With so much going on, it becomes more important than ever to stay focused on what's most important.
For me, that central message of leadership is this simple, clear thought: Within everyone there is a leader.
If you're helping to develop new leaders--whether they're rising executives, entry-level employees or 10-year-old students--you're doing leadership right..
If you're not sure, or if you want to be more effective at leadership development, here's a quick review of the basic steps for bringing out the leader in anyone:
1. Let them know they're a leader. The first step is to let them know that whatever their title or their position, their actions affect someone else and that puts them in a position to lead. Help them see what lies within them and understand that they can learn to unlock it and leverage it; establish the expectation and the belief that their influence makes them a leader. Show them that leadership begins within.
2. Treat them like a leader. Treat people in a way that reflects what you want them to become, and they will be much more likely to grow into their leadership. If you want to have a huge influence in their life, let them know you believe in them and treat them as you know they deserve to be treated. Be a people builder by looking for opportunities to encourage others and bring out the best in them.
3. Challenge them. Make it a point to assign people the kind of tasks and projects that will stretch them and challenge them, build their confidence, grow their strengths as a leader and shore up any areas where they need to improve. Work with them to help them understand the importance of each element of their leadership growth.
4. Make them responsible. Show that you believe in people and that you have confidence in their abilities by trusting them to get things done. At the foundation of great leadership is the idea of accountability for actions and responsibility for behavior, so make sure those elements are in place from the very beginning. Set a high standard and remain available as a resource, but give them room to make their own choices. Help them celebrate the victories and learn from the mistakes--and understand that both are important to their growth as a leader.

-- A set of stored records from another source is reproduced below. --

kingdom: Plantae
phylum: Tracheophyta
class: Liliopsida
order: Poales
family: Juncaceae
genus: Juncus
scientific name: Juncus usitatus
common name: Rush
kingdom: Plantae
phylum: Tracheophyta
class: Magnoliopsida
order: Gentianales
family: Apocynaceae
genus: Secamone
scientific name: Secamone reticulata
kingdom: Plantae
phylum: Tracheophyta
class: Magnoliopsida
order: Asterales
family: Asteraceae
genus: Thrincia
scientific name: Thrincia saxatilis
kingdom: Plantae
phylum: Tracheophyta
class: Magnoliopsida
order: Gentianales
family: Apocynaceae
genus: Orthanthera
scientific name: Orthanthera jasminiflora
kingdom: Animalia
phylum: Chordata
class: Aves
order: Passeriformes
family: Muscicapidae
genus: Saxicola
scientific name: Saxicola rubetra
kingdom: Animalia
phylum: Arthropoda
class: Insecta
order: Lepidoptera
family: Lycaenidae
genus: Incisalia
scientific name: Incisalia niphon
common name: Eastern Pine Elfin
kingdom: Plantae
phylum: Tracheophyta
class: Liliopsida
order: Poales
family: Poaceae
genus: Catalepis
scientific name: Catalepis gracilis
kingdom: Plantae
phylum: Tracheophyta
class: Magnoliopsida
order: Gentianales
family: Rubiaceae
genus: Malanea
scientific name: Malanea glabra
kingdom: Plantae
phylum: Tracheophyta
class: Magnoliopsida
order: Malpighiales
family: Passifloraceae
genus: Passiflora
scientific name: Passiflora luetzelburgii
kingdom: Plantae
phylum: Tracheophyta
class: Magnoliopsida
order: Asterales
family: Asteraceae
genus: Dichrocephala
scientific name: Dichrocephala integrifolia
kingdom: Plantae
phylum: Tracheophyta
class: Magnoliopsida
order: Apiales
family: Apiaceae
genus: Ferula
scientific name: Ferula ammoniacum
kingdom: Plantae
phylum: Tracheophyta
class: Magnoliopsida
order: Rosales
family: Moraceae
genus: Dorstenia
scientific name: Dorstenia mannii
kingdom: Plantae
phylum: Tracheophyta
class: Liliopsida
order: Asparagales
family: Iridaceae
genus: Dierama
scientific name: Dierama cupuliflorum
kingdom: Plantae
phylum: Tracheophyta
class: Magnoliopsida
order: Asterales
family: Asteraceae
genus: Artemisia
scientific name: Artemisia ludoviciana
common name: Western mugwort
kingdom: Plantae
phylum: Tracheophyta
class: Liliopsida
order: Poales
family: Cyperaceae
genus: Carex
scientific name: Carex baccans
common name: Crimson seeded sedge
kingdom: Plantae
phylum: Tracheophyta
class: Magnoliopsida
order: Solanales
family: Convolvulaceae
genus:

5. Help them communicate like a leader. Encourage people to communicate with candor and confidence, to speak in a way that helps the listener and to pay attention to their body language. Even more important, make sure you model these elements in your own communication.
6. Have them act like a leader. Bring everything full circle by connecting them with the central truths we started out with: that their leadership begins within, and that they are charged with finding and developing the leadership abilities in those around them. If you've done your part well, they will have seen a great example of your interest and care, your willingness to help them feel important and know that someone cares, your gratitude, and your lack of ego. You will have equipped them for their own leadership journey.
A leader is one who knows the way, goes the way, and shows the way.